Hence, in my opinion, the central and leading place of the golden color in the Persians can be attributed to the mythological genealogy of Persians – the golden rain that begot Perses. I believe that the prevalence of the golden colour in the Persians corresponds to the plot and the artistic concept of the play. It is likewise remarkable that, according to scholars, Aeschylus endows the historical event described in the Persians with mythological spirit. The play is distinguished for the so-called “skillful actualization of mythological symbols”, which is vividly attested by the prophetic dream of Atossa. By the way, the same mythological allusion is also used by Sophocles. In the fourth stassimon of the Antigone, when guards take away Antigone, the chorus recalls her noble origin and bearing in mind the power and relentlessness of the destiny, says the following words: “You are noble by your breed, my child, the gold-streaming seed of Zeus, but no one can escape the terrific force of the fate – neither Ares, nor a fortress, nor black ships, which bump against the waves of the sea” (949-954).

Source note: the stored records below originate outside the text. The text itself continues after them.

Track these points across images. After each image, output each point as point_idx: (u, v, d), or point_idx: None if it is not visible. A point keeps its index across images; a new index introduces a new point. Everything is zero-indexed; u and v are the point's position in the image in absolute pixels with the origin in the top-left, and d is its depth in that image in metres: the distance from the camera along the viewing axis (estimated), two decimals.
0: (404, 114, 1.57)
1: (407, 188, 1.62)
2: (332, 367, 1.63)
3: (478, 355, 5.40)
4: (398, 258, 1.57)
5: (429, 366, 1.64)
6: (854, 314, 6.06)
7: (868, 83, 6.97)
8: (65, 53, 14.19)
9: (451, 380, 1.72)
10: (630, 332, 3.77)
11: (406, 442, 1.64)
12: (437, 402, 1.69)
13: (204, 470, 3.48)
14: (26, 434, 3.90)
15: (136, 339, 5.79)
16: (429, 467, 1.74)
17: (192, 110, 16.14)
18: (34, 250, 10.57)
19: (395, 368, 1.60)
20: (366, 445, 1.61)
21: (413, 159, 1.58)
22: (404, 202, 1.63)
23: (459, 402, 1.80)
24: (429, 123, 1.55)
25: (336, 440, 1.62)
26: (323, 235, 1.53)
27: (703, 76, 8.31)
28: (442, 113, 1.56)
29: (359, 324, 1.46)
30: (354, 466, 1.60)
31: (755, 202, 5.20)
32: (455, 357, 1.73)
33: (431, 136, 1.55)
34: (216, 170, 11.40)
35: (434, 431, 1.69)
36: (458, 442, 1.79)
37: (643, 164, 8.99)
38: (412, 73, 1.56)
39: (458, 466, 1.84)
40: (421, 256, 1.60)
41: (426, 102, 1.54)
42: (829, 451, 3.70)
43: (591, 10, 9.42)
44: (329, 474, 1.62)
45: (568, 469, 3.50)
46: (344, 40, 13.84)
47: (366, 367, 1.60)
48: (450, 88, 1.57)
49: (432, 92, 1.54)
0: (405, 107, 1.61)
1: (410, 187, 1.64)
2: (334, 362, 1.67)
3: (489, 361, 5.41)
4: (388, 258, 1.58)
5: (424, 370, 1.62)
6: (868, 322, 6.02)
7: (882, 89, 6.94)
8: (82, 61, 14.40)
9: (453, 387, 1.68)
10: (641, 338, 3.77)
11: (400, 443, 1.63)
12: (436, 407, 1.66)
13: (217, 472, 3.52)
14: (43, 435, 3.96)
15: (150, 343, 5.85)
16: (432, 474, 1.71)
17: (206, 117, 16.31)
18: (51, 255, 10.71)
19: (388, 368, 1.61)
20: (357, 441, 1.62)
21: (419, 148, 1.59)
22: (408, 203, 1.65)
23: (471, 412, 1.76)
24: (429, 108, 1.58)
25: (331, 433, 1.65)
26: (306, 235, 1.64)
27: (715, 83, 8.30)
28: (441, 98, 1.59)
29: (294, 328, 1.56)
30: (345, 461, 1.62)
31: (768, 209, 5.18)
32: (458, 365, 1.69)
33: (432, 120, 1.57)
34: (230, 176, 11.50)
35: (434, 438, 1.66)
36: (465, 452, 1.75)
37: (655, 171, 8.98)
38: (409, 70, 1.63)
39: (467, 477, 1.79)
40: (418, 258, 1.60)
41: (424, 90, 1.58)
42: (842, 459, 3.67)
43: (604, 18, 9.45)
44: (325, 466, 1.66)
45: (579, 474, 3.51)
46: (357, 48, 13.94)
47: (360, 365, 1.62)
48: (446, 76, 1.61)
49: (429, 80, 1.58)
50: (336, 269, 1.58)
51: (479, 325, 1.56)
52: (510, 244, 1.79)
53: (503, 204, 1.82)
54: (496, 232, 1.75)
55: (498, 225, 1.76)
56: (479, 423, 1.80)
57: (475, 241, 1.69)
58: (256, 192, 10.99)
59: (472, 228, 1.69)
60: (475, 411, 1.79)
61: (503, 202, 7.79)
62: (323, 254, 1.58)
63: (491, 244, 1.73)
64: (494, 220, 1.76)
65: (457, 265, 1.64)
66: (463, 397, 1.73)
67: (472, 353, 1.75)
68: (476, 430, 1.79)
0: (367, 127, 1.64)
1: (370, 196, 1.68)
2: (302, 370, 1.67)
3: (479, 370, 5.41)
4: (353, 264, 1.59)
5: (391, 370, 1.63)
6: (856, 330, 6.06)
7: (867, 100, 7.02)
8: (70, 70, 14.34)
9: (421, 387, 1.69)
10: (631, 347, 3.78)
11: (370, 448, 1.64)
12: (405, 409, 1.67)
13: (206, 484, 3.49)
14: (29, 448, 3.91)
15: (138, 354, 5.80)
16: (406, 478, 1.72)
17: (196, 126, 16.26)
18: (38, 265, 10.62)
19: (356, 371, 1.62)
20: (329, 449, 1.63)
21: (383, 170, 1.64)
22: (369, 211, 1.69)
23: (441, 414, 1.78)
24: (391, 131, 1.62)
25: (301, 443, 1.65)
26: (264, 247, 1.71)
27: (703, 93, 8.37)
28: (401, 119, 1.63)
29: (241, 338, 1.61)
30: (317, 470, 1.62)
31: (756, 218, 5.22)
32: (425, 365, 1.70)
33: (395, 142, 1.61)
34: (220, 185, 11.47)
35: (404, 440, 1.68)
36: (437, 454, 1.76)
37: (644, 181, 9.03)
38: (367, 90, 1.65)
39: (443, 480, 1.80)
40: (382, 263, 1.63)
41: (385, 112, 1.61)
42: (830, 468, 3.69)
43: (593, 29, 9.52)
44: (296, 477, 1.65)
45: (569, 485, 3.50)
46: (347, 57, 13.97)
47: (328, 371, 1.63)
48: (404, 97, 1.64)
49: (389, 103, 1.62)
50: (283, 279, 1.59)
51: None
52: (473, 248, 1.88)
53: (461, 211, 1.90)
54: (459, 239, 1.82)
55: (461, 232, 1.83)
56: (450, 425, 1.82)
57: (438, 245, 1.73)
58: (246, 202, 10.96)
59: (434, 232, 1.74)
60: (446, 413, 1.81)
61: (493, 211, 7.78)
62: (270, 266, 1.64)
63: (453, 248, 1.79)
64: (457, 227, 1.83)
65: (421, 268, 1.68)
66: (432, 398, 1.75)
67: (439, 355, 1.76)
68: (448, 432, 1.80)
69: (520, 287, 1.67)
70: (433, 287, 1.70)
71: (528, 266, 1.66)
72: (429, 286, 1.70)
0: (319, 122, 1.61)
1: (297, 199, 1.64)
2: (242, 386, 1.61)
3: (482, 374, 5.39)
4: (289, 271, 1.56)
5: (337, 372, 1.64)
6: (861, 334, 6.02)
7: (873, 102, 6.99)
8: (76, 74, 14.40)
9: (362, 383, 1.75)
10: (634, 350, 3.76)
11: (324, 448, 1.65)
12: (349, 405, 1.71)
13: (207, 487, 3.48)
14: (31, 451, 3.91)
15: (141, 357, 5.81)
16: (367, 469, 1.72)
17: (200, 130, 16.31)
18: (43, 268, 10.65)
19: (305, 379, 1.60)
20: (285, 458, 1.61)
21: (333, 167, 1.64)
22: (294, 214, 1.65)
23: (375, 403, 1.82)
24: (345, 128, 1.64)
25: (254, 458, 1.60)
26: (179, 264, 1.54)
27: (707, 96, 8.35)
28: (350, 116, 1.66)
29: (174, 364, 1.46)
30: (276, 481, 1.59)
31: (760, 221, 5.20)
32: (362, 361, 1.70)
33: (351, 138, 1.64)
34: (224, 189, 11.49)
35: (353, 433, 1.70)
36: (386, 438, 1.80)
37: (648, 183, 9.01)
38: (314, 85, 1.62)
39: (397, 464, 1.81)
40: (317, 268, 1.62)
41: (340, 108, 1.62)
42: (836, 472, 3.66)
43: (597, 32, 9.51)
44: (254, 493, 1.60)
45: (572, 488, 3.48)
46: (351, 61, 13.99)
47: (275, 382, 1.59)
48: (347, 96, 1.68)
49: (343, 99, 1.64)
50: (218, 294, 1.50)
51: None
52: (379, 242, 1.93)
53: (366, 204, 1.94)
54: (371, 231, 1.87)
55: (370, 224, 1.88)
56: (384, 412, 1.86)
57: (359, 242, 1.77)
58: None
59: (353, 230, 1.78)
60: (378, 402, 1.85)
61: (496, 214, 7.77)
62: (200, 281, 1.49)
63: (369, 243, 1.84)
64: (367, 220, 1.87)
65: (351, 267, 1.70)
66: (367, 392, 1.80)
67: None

Here Sophocles draws a parallel between Antigone and Danae, who, according to the myth, was loved by Zeus turned into golden rain. Both Antigone and Danae were shut up beneath the earth. The chorus attempts to accentuate the force of the fate – no mortal can escape it, no matter how strong he or she is. The mythological-ritual meaning of the colour is shown effectively in Euripides’ Ion. After Creusa found out that her husband, Xuthus, decided to bring home his illegitimate son, the women cries about her unhappy life and says to Apollo: “You came to me with shining golden hair when I was gathering saffron flowers that were glittering like gold. With white palms I leant against the cradle of the cave and cried out: “ay, me”. You, God made me taste the grace of Aphrodite” (887-896).
This is one of the most colourful passages in the works of the most colourful dramaturge. Golden, saffron and white are combined as a symbol of the Sun, a ritual attribute and the sign of nudity. Their entity creates an impressive, shining erotical-ritual picture full of light and sun.
Sh. Barlow is absolutely right in saying that in this passage the emphatic concentration of words referring to the light, luminosity and glory, refers to the presence of Apollo. And the white palms of Creusa are maybe not just an ornamental epithet, but the adjective showing the weakness of woman.
Thus, the colour simultaneously and in the same context functions as symbol and as an attribute of personage and ritual. In the Greek tragedy, the colour, on one side is an attribute of mythological personages and plots, and on the other side, the element of ritual practice, such as: wine sacrifice to the dead husband and gods in funeral or cleansing rituals, blood sacrifice before the battle, the ritual of supplication or wedding, or the ritual of soothing the winds, that is, the souls of the dead etc.
The study of colour function in Greek Tragedy attests to close links between colour and myth, colour and ritual; it reveals the subtle, “furtive” function of color that helps to build and on the other hand, detect and interpret mythological implications and veiled ritual aspects, which as a unity make up the unparalleled artistic world of Greek tragedy.